To do:
Reproduce every one of the rows below word for word, keeping each line as it stands.

● ● ● ● ● ● ●

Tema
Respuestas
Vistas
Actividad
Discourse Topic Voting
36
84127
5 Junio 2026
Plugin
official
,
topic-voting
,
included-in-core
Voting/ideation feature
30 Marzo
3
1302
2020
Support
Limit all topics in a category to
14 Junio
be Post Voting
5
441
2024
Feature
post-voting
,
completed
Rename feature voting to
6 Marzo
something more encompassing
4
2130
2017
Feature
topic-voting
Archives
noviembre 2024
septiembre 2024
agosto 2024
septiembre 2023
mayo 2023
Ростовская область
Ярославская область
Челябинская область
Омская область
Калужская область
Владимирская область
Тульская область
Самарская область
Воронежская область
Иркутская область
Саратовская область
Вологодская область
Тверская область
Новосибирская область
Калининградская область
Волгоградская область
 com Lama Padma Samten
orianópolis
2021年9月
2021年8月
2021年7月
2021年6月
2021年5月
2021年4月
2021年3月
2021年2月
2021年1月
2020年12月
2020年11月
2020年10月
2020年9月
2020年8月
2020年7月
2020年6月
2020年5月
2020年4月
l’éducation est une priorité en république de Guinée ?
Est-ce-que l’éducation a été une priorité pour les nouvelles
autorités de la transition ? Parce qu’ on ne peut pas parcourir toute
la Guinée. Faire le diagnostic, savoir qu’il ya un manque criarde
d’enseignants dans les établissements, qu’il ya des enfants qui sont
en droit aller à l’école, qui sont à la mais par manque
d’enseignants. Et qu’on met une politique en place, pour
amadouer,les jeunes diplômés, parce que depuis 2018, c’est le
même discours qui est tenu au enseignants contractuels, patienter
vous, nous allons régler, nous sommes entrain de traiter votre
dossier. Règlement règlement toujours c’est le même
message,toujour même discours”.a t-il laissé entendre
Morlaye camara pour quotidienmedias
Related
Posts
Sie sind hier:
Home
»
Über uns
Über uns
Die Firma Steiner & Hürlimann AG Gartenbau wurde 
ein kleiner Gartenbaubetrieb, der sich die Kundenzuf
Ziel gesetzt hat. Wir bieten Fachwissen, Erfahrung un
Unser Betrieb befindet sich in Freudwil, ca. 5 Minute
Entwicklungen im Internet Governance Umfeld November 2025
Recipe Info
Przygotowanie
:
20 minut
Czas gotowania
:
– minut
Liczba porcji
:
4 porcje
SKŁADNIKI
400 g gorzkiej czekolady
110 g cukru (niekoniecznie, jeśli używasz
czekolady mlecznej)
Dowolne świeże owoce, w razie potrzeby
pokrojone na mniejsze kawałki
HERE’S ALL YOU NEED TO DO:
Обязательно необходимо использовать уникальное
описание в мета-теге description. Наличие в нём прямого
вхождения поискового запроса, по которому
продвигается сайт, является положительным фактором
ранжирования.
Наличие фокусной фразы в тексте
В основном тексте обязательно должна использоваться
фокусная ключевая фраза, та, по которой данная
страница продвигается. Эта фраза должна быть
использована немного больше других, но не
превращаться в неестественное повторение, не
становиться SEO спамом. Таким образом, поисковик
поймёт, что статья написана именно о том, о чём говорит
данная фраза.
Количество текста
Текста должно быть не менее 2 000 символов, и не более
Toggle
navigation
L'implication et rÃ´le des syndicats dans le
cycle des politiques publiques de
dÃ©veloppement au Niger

● ● ● ● ● ● ●

Problem solution:
Tema
Respuestas
Vistas
Actividad
Discourse Topic Voting
36
84127
5 Junio 2026
Plugin
official
,
topic-voting
,
included-in-core
Voting/ideation feature
30 Marzo
3
1302
2020
Support
Limit all topics in a category to
14 Junio
be Post Voting
5
441
2024
Feature
post-voting
,
completed
Rename feature voting to
6 Marzo
something more encompassing
4
2130
2017
Feature
topic-voting
Archives
noviembre 2024
septiembre 2024
agosto 2024
septiembre 2023
mayo 2023
Ростовская область
Ярославская область
Челябинская область
Омская область
Калужская область
Владимирская область
Тульская область
Самарская область
Воронежская область
Иркутская область
Саратовская область
Вологодская область
Тверская область
Новосибирская область
Калининградская область
Волгоградская область
 com Lama Padma Samten
orianópolis
2021年9月
2021年8月
2021年7月
2021年6月
2021年5月
2021年4月
2021年3月
2021年2月
2021年1月
2020年12月
2020年11月
2020年10月
2020年9月
2020年8月
2020年7月
2020年6月
2020年5月
2020年4月
l’éducation est une priorité en république de Guinée ?
Est-ce-que l’éducation a été une priorité pour les nouvelles
autorités de la transition ? Parce qu’ on ne peut pas parcourir toute
la Guinée. Faire le diagnostic, savoir qu’il ya un manque criarde
d’enseignants dans les établissements, qu’il ya des enfants qui sont
en droit aller à l’école, qui sont à la mais par manque
d’enseignants. Et qu’on met une politique en place, pour
amadouer,les jeunes diplômés, parce que depuis 2018, c’est le
même discours qui est tenu au enseignants contractuels, patienter
vous, nous allons régler, nous sommes entrain de traiter votre
dossier. Règlement règlement toujours c’est le même
message,toujour même discours”.a t-il laissé entendre
Morlaye camara pour quotidienmedias
Related
Posts
Sie sind hier:
Home
»
Über uns
Über uns
Die Firma Steiner & Hürlimann AG Gartenbau wurde 
ein kleiner Gartenbaubetrieb, der sich die Kundenzuf
Ziel gesetzt hat. Wir bieten Fachwissen, Erfahrung un
Unser Betrieb befindet sich in Freudwil, ca. 5 Minute
Entwicklungen im Internet Governance Umfeld November 2025
Recipe Info
Przygotowanie
:
20 minut
Czas gotowania
:
– minut
Liczba porcji
:
4 porcje
SKŁADNIKI
400 g gorzkiej czekolady
110 g cukru (niekoniecznie, jeśli używasz
czekolady mlecznej)
Dowolne świeże owoce, w razie potrzeby
pokrojone na mniejsze kawałki
HERE’S ALL YOU NEED TO DO:
Обязательно необходимо использовать уникальное
описание в мета-теге description. Наличие в нём прямого
вхождения поискового запроса, по которому
продвигается сайт, является положительным фактором
ранжирования.
Наличие фокусной фразы в тексте
В основном тексте обязательно должна использоваться
фокусная ключевая фраза, та, по которой данная
страница продвигается. Эта фраза должна быть
использована немного больше других, но не
превращаться в неестественное повторение, не
становиться SEO спамом. Таким образом, поисковик
поймёт, что статья написана именно о том, о чём говорит
данная фраза.
Количество текста
Текста должно быть не менее 2 000 символов, и не более
Toggle
navigation
L'implication et rÃ´le des syndicats dans le
cycle des politiques publiques de
dÃ©veloppement au Niger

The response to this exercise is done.